Kadınlar hakkında ettiği mide bulandırıcı laflar, kendisinde ilmin alası dahi olsa, o sözler ağzından çıktığı anda yerle bir etmiştir. kadın bağı reklamlarından duyduğu rahatsızlığı şarlatan gibi hareketlerle yaşına değil ama fikriyatına yakışır hareketlerle dile getirmiştir. bu adamlara göre kadın; "vajina etrafında gereksiz et yığını"dır, kadın düşünemez, karar veremez, yaşama hakkı sadece bu adamların müsaade ettiği kadardır, para verip satın aldığı herhangi bir eşya üzerinde hakkı neyse bu adamların, kadın üzerinde de aynı haklara sahiplerdir. onun için yadırgamamak gerekir bu çember sakallı zavallıyı, garip bir acıma duygusu uyandırdı bende, kadın olduğum halde. bir insan düşünün ki, yıllarca tasavvufla uğraşmış, okumuş, yazmış, çizmiş... fakat zerre kadar nasiplenememiş. kayıp bir yaşam, yazık.
sözüm ona yazar olan birkaç çapsızın kendisine köpek gibi saldırdığı gerçek alimdir.
konuşmasında hamileliğin davul zurna çalınarak ilan edilmesi terbiyemize aykırıdır* ifadesini kullandı. sonrasında da (el hareketiyle gösterdiği) abartılı bir karınla dışarıda gezilmemesi gerektiği fikrini savundu. "ayıptır, ayıp! bunun adı terbiyesizliktir!" sözlerini ise pet reklamlarını kastederek "kanatlısı, kanatsızı televizyonlarda uçuşuyor" dedikten sonra söyledi. yani terbiyesizlik konusunda dikkat çektiği nokta kadının mahremiyetinin ayan beyan sergilenmesiydi, hamilelerin sokakta gezmesi değil. ama elbette manşetler "hamilelerin sokakta gezmesi terbiyesizliktir" diye atılmış ve hocaya linç kampanyası başlatılmış. "terbiyesiz" sözünü sahiplenenler de meydanlara dökülmüştür.
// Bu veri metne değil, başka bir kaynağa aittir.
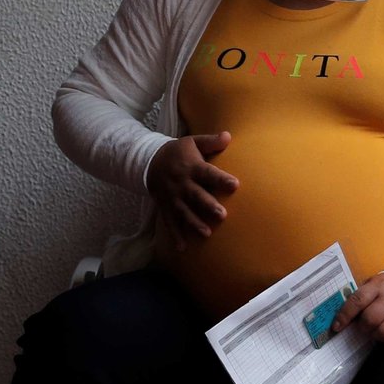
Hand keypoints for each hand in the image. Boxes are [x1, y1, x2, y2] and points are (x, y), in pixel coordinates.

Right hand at [147, 132, 238, 247]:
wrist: (148, 161)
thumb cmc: (177, 152)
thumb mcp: (192, 142)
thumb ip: (211, 142)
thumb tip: (228, 135)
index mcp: (191, 167)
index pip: (208, 173)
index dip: (221, 178)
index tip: (235, 184)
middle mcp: (182, 184)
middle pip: (196, 195)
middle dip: (208, 205)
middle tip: (222, 214)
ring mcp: (173, 197)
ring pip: (184, 211)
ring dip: (194, 223)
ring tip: (207, 233)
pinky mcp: (165, 206)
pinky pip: (169, 222)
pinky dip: (175, 235)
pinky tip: (182, 248)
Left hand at [334, 272, 383, 344]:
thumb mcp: (374, 284)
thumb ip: (360, 297)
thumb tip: (342, 317)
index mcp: (380, 286)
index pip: (358, 301)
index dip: (345, 316)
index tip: (337, 326)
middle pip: (371, 320)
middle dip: (363, 327)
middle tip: (363, 327)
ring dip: (376, 335)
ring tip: (376, 330)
bir tarafta geçmişimize hakim, son derece birikimli bir hocanın söyledikleri var, diğer tarafta "diren hamile" diye sokaklara dökülüp zerre tanımadıkları hocaya sövüp sayanlar, karınlarını dolduran erkekli kadınlı, ibneli, lezbiyenli gruplar var. ben sanmıyorum ki edepli bir anne adayı bu sözlerden alınıp da şişmiş göbeğine yazılar yazıp sokağa çıkarak objektiflere poz versin. ve işe bakın ki, kadınları cinsel obje olarak kullanıp kenara atan uçkur düşkünü erkek bozuntularıyla kendini kullandırtma meraklısı teşhirciler bir araya gelip bizlere kadın haklarını öğretmeye kalkıyorlar.
bizler gezi olaylarının ardından açıkça gördük ki ortada hakla batılın savaşı vardır. bunun böyle olmadığını savunan müslümansa kördür. onun için artık ne yeriz ne de yedirtiriz. biz çok gördük böyle itibarsızlaştırma hareketlerini.
kendisine sormak lazım, anası evde oturarak mı doğurmuş kendisini, zannederim yaşıyor ise suratına tükürmek istiyordur, yaşamıyor vefat etmiş ise mezarında dönüyordur kadıncağız...
hadi bu herif kendni bilmez de, programı sunan bekir develi bu sözün üzerine sırıta sırıta "haklısınız hocam, allah razı olsun" demesi üzerine aynı soruyu bekir e de sormak lazım; bekir senin anan seni evde oturarak mı doğurdu?